Una domenica d’inizio giugno.
Avvolto nella mia epidermide selvaggia, procedo verso la fermata dell’autobus, al capolinea. Roma è calda stamattina, i vestiti già mi si appiccicano addosso, frustando la mia calda carne. In compagnia di Alice, mi tuffo sul mezzo in cerca di refrigerio. Tor Lupara è distante dal luogo convenuto. Snocciolo con gli occhi la lunghissima Nomentana, ascoltando i nomi delle fermate decantati da una voce metallica e mirando il paesaggio che, lentamente, protende verso L’ Urbe. Raggiungo così la fermata della metro, Conca d’ Oro. Il nome mi ricorda la mia terra, giardini immensi di agrumi e zagare fiorite. Qui, il tiglio e le sue essenze aggrediscono il mio fiuto fino allo stordimento.
Scendo alla stazione Piramide che, con la sua forma geometrica perfetta, mi si presenta innanzi.
Mi accorgo subito di non essere in Egitto ma in una piazza assolata che brulica di gente. La città è viva, suda del mio stesso sudore, cammina insieme a me. Alice è accanto a me, solare e dinamica ed assolutamente attenta ai movimenti urbani. Padre e figlia procediamo solerti verso la meta. Monte dei cocci, Testaccio. Il luogo dell’incontro è una piccola trattoria. Entro furtivo ma non incontro anima viva. Solo rumori provenienti dalla cucina e odori di sugo domenicale. Riesco e chiamo Valerio al telefono. È a pochi metri da me, nascosto sotto le fronde di un albero. Vestito di nero, per nascondere un inizio di pancetta, mi saluta con entusiasmo, felice del nostro nuovo incontro.
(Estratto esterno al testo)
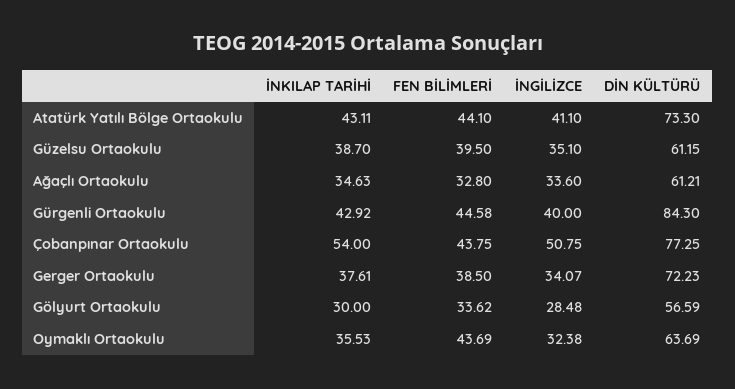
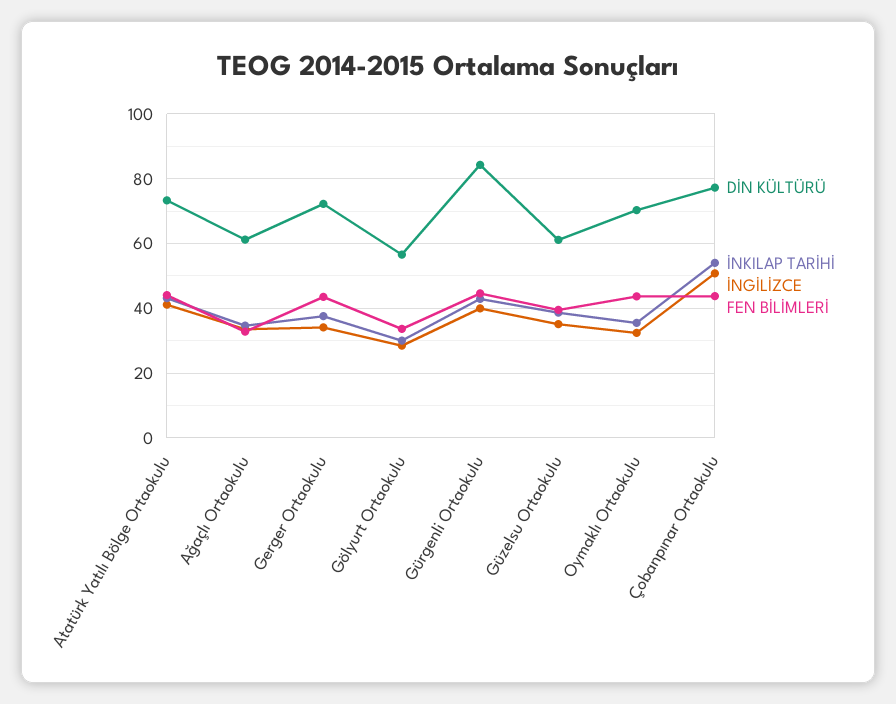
  {
    "İNKILAP TARİHİ": {
      "Atatürk Yatılı Bölge Ortaokulu": 43.11,
      "Güzelsu Ortaokulu": 38.7,
      "Ağaçlı Ortaokulu": 34.63,
      "Gürgenli Ortaokulu": 42.92,
      "Çobanpınar Ortaokulu": 54,
      "Gerger Ortaokulu": 37.61,
      "Gölyurt Ortaokulu": 30,
      "Oymaklı Ortaokulu": 35.53
    },
    "FEN BİLİMLERİ": {
      "Atatürk Yatılı Bölge Ortaokulu": 44.1,
      "Güzelsu Ortaokulu": 39.5,
      "Ağaçlı Ortaokulu": 32.8,
      "Gürgenli Ortaokulu": 44.58,
      "Çobanpınar Ortaokulu": 43.75,
-     "Gerger Ortaokulu": 38.5,
+     "Gerger Ortaokulu": 44,
      "Gölyurt Ortaokulu": 33.62,
      "Oymaklı Ortaokulu": 43.69
    },
    "İNGİLİZCE": {
      "Atatürk Yatılı Bölge Ortaokulu": 41.1,
      "Güzelsu Ortaokulu": 35.1,
      "Ağaçlı Ortaokulu": 33.6,
      "Gürgenli Ortaokulu": 40,
      "Çobanpınar Ortaokulu": 50.75,
      "Gerger Ortaokulu": 34.07,
      "Gölyurt Ortaokulu": 28.48,
      "Oymaklı Ortaokulu": 32.38
    },
    "DİN KÜLTÜRÜ": {
      "Atatürk Yatılı Bölge Ortaokulu": 73.3,
      "Güzelsu Ortaokulu": 61.15,
      "Ağaçlı Ortaokulu": 61.21,
      "Gürgenli Ortaokulu": 84.3,
      "Çobanpınar Ortaokulu": 77.25,
      "Gerger Ortaokulu": 72.23,
      "Gölyurt Ortaokulu": 56.59,
-     "Oymaklı Ortaokulu": 63.69
+     "Oymaklı Ortaokulu": 70
    }
  }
Arrivano poi in sequenza: Michele, ansante e stralunato con la faccia segnata dall’insonnia ed emozionato come uno scolaretto al primo giorno di scuola. Poi Monica, Marianna e la nipote, fresche di viaggio in pullman dalla lontana Palermo. Tutto un turbinio di saluti, abbracci e nuovi incontri.
Avverto subito una certa sintonia nell’aria, i nostri occhi s’incrociano e finalmente entriamo. La cerimonia sta per iniziare. Ognuno di noi, seduto in ordine sparso , si trova accanto persone conosciute o, come mi capita, gente mai vista.
Intessiamo subito una piacevole discussione su poesia e poeti, giovani scrittori.
Tutti vogliono comunicare qualcosa, esporre un concetto a proposito mentre tutti gustiamo una succulenta amatriciana fatta a regola d’arte.